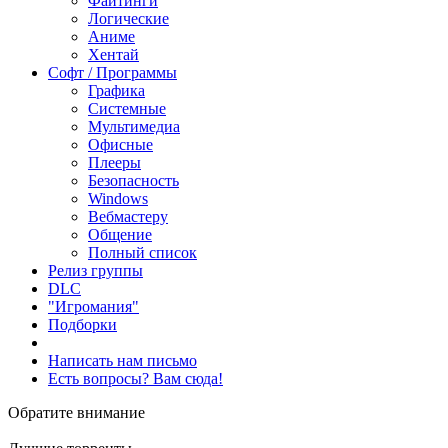
Файтинги
Логические
Аниме
Хентай
Софт / Программы
Графика
Системные
Мультимедиа
Офисные
Плееры
Безопасность
Windows
Вебмастеру
Общение
Полный список
Релиз группы
DLC
"Игромания"
Подборки
Написать нам письмо
Есть вопросы? Вам сюда!
Обратите внимание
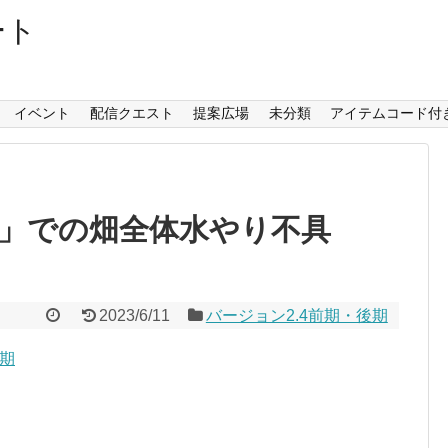
ート
イベント
配信クエスト
提案広場
未分類
アイテムコード付
」での畑全体水やり不具
2023/6/11
バージョン2.4前期・後期
後期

--- --- ---

__THE TASK__: Every line above should be repeated exactly; pictures stay out of the copy.

__EXERCISE ANSWER__:
Файтинги
Логические
Аниме
Хентай
Софт / Программы
Графика
Системные
Мультимедиа
Офисные
Плееры
Безопасность
Windows
Вебмастеру
Общение
Полный список
Релиз группы
DLC
"Игромания"
Подборки
Написать нам письмо
Есть вопросы? Вам сюда!
Обратите внимание
ート
イベント
配信クエスト
提案広場
未分類
アイテムコード付
」での畑全体水やり不具
2023/6/11
バージョン2.4前期・後期
後期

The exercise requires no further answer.